The editor’s choice article for this month nicely reinforces the theme of advanced imaging improving identification of subtle small bowel pathology. NSAID-induced small bowel strictures are an under-recognized disease entity, which have traditionally been difficult to visualize. Now with the advancements with CT and MR enterography, such lesions can be detected on a regular basis when present. In this editor choice article, Dr. Frye gives a comprehensive overview on NSAID strictures, including pathogenesis, imaging findings and pitfalls, endoscopic appearance, and treatment. As shown by this excellent article, NSAID-induced strictures have a characteristic presentation and appearance that can be suggested by the well-informed radiologist who is familiar with this condition.

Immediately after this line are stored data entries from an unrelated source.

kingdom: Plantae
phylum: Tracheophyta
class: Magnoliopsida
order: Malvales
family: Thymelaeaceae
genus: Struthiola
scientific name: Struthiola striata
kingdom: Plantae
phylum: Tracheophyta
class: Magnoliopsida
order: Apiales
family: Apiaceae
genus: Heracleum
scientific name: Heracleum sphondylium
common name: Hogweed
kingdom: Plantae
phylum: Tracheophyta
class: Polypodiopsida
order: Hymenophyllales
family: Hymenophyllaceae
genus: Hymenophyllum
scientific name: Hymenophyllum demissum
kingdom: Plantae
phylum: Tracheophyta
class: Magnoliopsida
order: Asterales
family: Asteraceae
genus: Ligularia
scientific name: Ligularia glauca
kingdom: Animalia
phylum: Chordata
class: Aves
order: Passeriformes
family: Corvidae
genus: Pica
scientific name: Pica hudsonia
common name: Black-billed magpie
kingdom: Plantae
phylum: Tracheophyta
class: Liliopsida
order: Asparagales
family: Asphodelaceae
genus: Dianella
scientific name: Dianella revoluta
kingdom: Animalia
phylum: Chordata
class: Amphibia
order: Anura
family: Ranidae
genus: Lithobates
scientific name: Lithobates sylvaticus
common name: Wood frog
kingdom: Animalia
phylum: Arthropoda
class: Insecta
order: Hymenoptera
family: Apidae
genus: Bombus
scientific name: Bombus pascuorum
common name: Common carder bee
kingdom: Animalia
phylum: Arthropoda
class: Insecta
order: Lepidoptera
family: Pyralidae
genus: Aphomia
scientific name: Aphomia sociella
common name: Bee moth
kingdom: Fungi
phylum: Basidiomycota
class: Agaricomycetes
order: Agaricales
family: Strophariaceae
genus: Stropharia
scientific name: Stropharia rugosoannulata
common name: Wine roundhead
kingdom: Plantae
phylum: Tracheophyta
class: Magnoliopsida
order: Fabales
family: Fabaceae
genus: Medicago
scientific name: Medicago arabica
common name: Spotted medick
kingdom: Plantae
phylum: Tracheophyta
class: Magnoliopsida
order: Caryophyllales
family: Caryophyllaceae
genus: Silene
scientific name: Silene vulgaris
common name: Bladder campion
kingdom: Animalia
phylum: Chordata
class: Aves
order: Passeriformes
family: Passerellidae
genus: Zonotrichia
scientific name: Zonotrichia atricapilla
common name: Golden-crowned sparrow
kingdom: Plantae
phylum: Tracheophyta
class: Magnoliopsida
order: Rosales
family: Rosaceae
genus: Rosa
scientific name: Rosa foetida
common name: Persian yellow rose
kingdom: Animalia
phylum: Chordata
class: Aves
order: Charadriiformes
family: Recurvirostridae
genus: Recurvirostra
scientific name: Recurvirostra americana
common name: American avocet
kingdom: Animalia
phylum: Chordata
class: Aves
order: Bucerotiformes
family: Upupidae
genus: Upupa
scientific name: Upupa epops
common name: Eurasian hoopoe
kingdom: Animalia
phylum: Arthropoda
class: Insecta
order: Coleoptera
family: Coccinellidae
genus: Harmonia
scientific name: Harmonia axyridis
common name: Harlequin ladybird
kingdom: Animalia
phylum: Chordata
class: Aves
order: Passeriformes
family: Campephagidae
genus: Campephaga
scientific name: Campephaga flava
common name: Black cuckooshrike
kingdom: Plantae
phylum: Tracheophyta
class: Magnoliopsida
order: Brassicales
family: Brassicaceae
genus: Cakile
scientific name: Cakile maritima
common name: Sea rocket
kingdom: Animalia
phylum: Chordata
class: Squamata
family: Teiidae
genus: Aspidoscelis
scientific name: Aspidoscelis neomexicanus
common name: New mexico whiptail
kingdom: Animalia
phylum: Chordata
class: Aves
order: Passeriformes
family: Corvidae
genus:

Finally, an excellent collection of 12 additional articles rounds out this special feature section, including both original research and pictorial essays on various small bowel topics. These articles range from the use of advanced MR techniques in Crohn’s disease management and dose reduction for CT enterography in Crohn’s patients to performance of MDCT in closed-loop small bowel obstruction.

We are excited by the compilation of these excellent articles that comprise the special focus on small bowel in this issue. We believe that this informative issue should serve as a much referenced resource regarding state-of-the-art small bowel imaging for the Abdominal Imaging readership in the coming years.